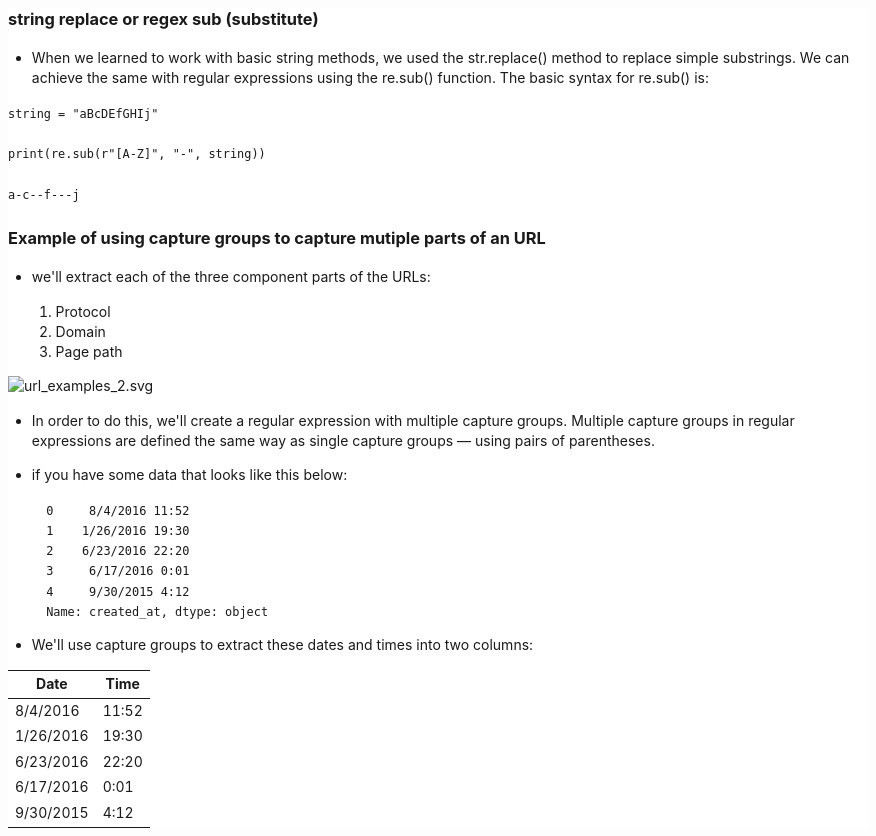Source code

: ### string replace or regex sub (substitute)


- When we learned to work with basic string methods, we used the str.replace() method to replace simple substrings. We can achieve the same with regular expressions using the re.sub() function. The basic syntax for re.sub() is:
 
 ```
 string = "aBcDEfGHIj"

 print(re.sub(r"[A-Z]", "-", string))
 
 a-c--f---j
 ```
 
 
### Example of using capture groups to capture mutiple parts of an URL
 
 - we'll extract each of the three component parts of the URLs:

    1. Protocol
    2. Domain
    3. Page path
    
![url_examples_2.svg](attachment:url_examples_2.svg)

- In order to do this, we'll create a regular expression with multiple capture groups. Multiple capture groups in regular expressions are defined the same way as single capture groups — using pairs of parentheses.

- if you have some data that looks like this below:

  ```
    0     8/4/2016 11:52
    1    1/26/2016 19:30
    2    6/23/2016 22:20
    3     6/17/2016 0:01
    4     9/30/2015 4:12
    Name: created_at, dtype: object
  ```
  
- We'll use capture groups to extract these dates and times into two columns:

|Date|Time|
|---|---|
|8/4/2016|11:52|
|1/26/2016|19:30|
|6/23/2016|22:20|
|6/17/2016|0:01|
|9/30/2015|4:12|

+ + + + +

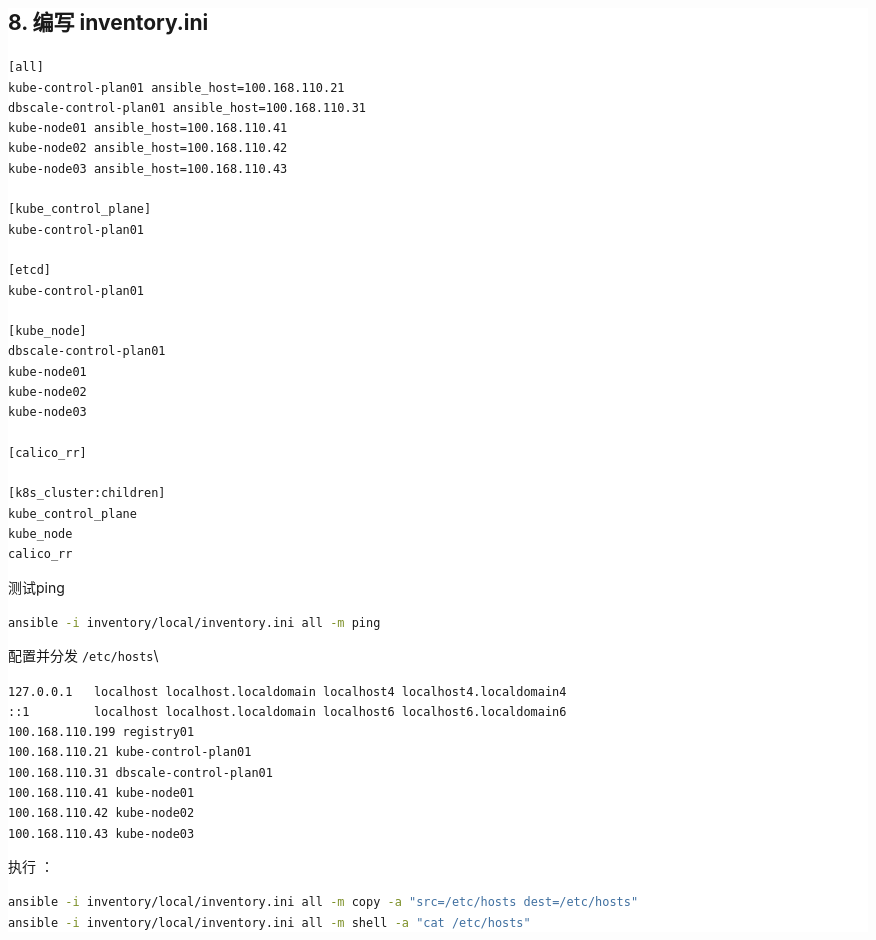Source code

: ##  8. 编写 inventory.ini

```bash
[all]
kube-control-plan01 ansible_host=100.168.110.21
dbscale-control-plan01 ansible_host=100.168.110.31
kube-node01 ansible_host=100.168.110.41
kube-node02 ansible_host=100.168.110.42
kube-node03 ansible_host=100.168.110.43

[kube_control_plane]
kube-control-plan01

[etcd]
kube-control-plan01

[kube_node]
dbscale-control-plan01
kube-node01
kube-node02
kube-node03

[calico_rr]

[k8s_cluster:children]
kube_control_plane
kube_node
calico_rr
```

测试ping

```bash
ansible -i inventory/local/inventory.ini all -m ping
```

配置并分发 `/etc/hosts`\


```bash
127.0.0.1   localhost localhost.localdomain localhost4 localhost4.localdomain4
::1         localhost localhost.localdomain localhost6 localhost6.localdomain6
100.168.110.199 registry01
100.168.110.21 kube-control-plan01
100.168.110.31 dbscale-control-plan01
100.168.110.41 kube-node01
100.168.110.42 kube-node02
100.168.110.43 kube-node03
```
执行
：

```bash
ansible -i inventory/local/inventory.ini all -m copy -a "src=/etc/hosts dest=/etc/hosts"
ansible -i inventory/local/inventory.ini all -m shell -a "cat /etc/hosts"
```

+ + + + +

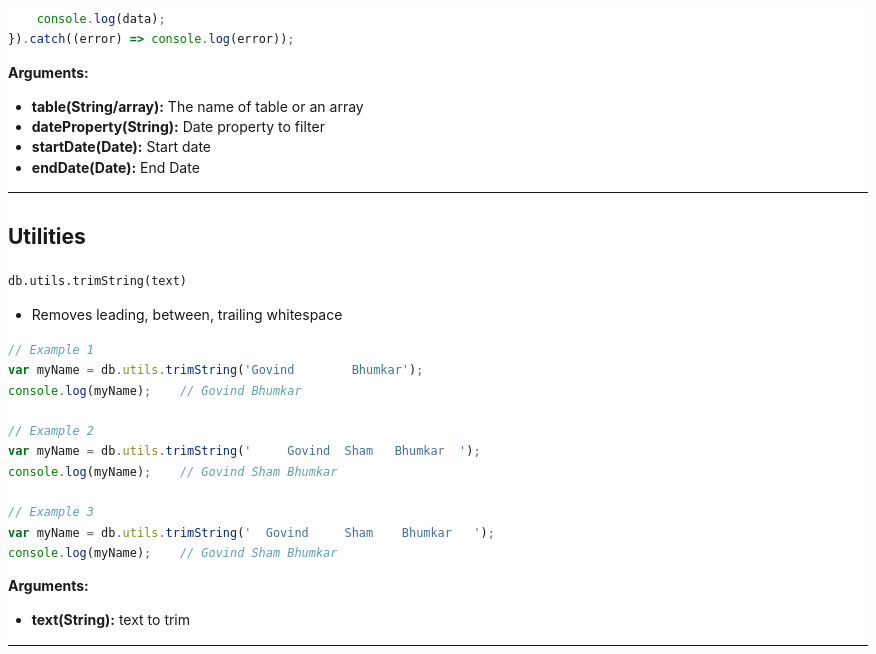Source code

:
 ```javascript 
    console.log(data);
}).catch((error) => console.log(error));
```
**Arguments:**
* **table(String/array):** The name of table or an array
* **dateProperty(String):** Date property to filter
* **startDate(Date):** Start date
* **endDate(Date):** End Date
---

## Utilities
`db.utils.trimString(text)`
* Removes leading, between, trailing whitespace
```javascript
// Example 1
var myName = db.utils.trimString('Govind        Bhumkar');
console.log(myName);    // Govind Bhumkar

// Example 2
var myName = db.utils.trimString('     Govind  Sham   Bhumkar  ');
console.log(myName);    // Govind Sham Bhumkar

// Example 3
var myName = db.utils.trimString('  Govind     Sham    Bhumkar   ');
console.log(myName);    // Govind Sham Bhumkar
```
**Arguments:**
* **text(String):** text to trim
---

+ + + + +

### Exercise instructions:
Report all lines in the records that include the string "data".

### Result of this exercise:
- if you have some data that looks like this below:
    console.log(data);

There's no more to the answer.